But the two are configured rather differently. Santuko's, as a rule, have thinner blades, have cullens (i.e., partial groves on the sides), have less rocker, are unpointed, and are more squarish than a chef's (technically, "French chef's") knife.

Any cutlery outlet will have models of both, and you can see and feel the differences there. 

They're both used for essentially the same functions, so it becomes a choice of which is the most comfortable for you to use. The exception: If you're doing heavy-duty work, like breaking down your own meat, or using your knife in lieu of a food processor or meat grinder, the chef's knife might be a better choice. Don't assume that the thinner, lighter blade is better. While I love 'em, Friend Wife can't begin to use one safely, so sticks with a chef's knife.


----------



## realistic cook (Sep 7, 2007)

I have recently bought a Santuko style knife. I love the shape of it. It allows a free range of movements. The only things I don't do with it are peeling or pareing.
A good knife is a great investment and I haven't regretted spending a bit more and getting a high quality product.
Come visit me at therealisticcook.com for more info and suggestions.
Best of luck with your search for sure!


----------



## angrybob (Feb 28, 2007)

May I suggest a visit to jahenckels.com , click on the double man logo
then click on the media center, and that will bring you to a page that features video instruction of the different types of knives. The videos are pretty good and the sales pitch is tolerable. The reason I suggest this is that way you can decide for yourself based on what you want to do with a knife, what knives maybe best for you. Going to a retail outlet and actually holding and trying out the style and brands of knives is great if you know what you want to do with them. 

Regarding the santuko vs cook's knife, another consideration is the surface area of the santuko is greater for a given size, that is, a 7 inch santuko blade has more surface area than a 7 inch cook's knife making it easier to scoop up your product to transfer it from the cutting board.


----------



## bedeo (Oct 8, 2007)

I'm not entirely sure what you mean by a 'utility knife'. However, if you're looking for something that you can use for prep work, mincing, slicing, dicing etc, then the chef's knife is probably going to be your best bet. That or a santoku.
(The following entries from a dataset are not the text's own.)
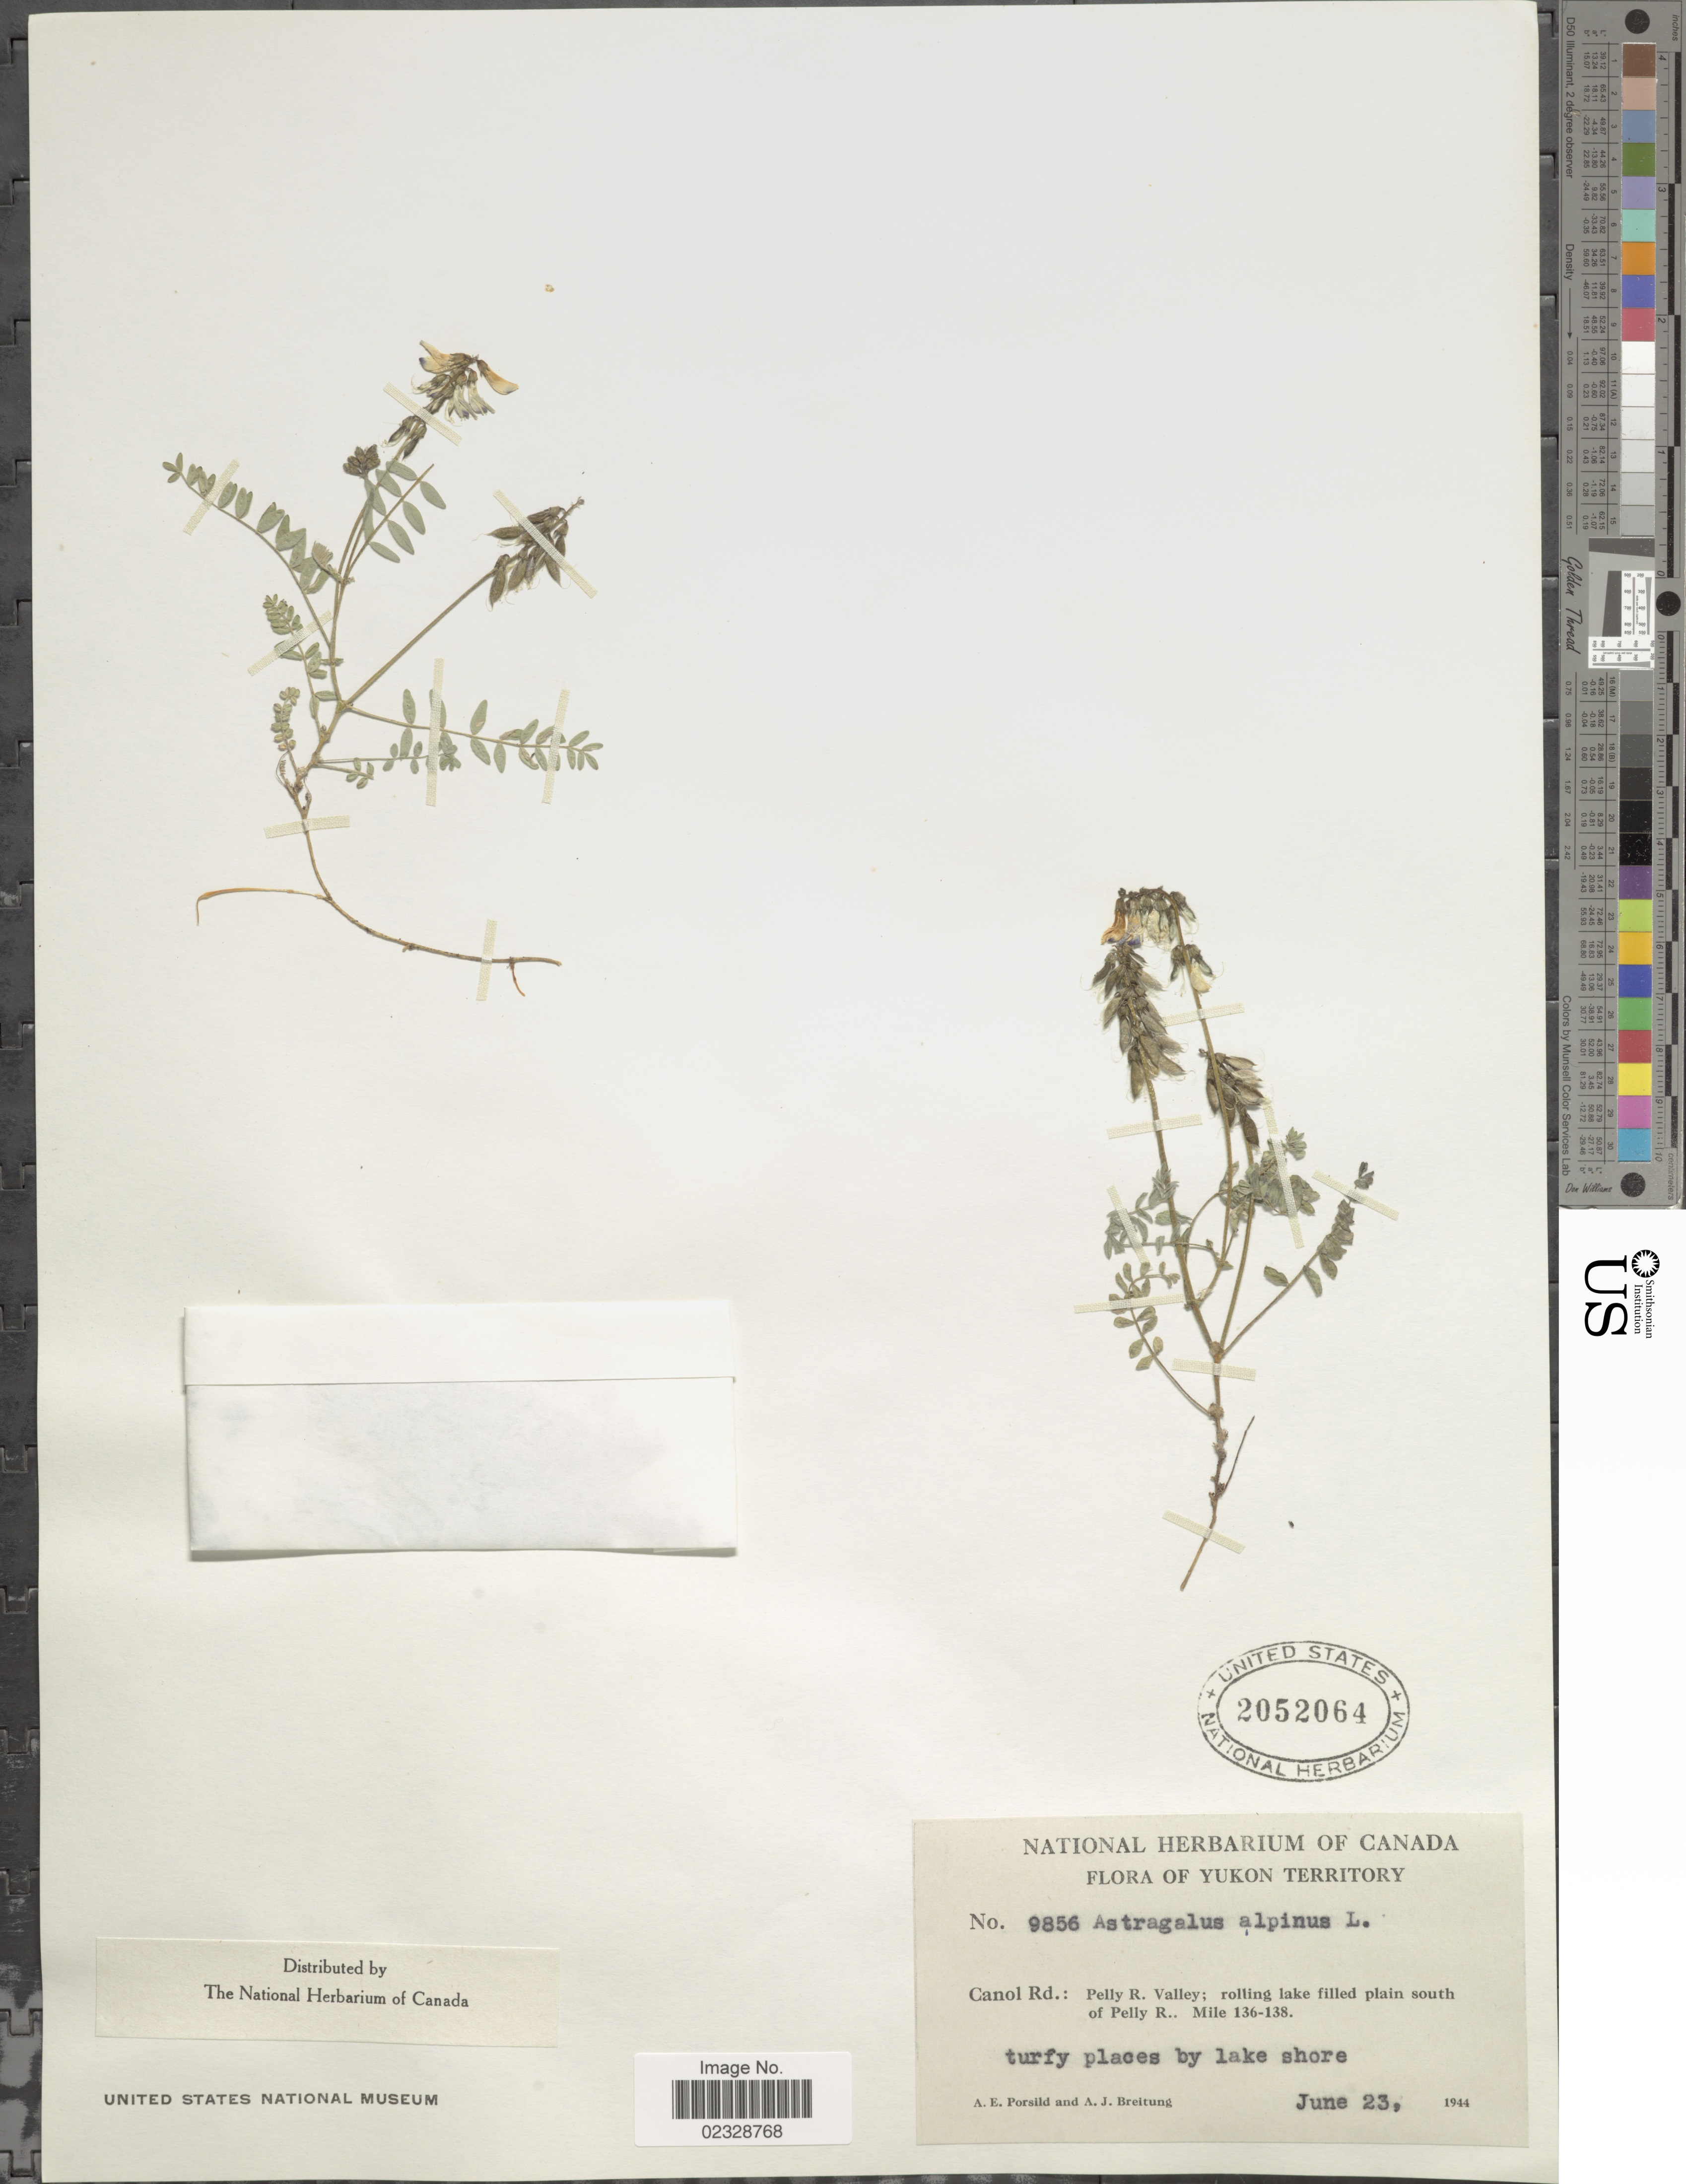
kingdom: Plantae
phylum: Tracheophyta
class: Magnoliopsida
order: Fabales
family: Fabaceae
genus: Astragalus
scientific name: Astragalus alpinus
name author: L.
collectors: A. E. Porsild & A. Breitung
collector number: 9856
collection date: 1944-06-23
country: Canada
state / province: Yukon Territory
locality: Canol Rd., Pelly R. Valley, south of Pelly R.. Mile 136-138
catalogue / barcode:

Utility knife, to me, means something you'd use to cut the packaging off a piece of steak, or the string off of a bird. Aka more like scissors.


----------



## bedeo (Oct 8, 2007)

I'm not entirely sure what you mean by a 'utility knife'. However, if you're looking for something that you can use for prep work, mincing, slicing, dicing etc, then the chef's knife is probably going to be your best bet. That or a santoku.

Utility knife, to me, means something you'd use to cut the packaging off a piece of steak, or the string off of a bird. Aka more like scissors.


----------



## kyheirloomer (Feb 1, 2007)

Bedeo, several makers offer models they call utility knives. Although designs vary, naturally, they seem to be general purpose knives that fall somewhere between paring knives and boning knives. 

Are they practical? Having never used one I can't say. But those I've seen seem designed to be jacks of all trades trying to do the jobs other knives do better.


----------



## bedeo (Oct 8, 2007)

Ah Yeah, that was what I had though was being referred to, but wasn't sure. In my opinion, since they're shaped more like a boning knife or a paring knife, there's no real rocker and little finger clearance, so definitely not so hot for prep that involves any mincing or dicing actions.


----------



## cacook (Jan 18, 2006)

The only thing I've ever used a utility knife for is to open cardboard boxes or cut open onion bags.


----------



## bedeo (Oct 8, 2007)

aka scissors 

That was my feeling about them too.

Naturalmom, I think if you're looking for a 'beginning set' of knives, the most common advice is that you should just pick up three things 1) A Chef's knife 2) A paring knife (no need for fancy curved blades, just a plain ole paring knife 3) a serrated knife (aka bread knife), I prefer scalloped serrations because they don't tear.

I think the forschner/victorinox Fibrox series has been mentioned previously. These got top reviews from Cooks Illustrated and a couple of other places, beating out the Wusthof and other knives that were far more expensive. I have one which I always use over my other, more expensive stuff. I know that you can pick up the 8" chef's knife from Victorinox for less than $40, while the paring knife generally runs for less than $10.


----------



## mannlicher (Jan 8, 2006)

Santuko knives are a poor solution to a non existant problem. I find them useful for some tasks, but they in no way replace a good French chef knife.


----------



## buzzard767 (Oct 4, 2007)

Do yourself a favor and get a good knife. Go here and look at the 210mm Gyuto. 210mm = 8.3". A Gyuto is the Japanese version of a standard chef's knife except the blades are slightly thinner and much sharper. The steel used is far superior to 440A versions found in German, French, and Swiss knives. You will never be sorry.

Buzz


----------



## marzoli (Nov 17, 2000)

I like my Santoku. I have never really succeeded at the rocker motion with the chef knife. I have two chef knives-one 8" and one 6". I use the 6" for things the Santoku doesn't do well, but mostly I use the Santoku. I can slice through when I'm prepping things like onions and peppers without running into trouble. Since I am totally self-taught with no example except the Food Network, I just haven't learned the rocker motion. I would like to. Maybe someday.
I have an Asian cleaver (vegetable cleaver) that I use for things like shredding lettuce and cabbage. My husband hates big hunks of greens in anything and the cleaver does a great job. The regular cleaver--not much good to me. 
Lately, I have added pitting Kalamata olives and mincing garlic to my 6" chef knife's uses.


----------



## jennyhicks (Feb 4, 2008)

I use the GF Series 16cm Chef's Knife GF-32 and 22cm Carving Knife GF-37from Global Knives. I would recommend them to anyone, professional or home cook.


----------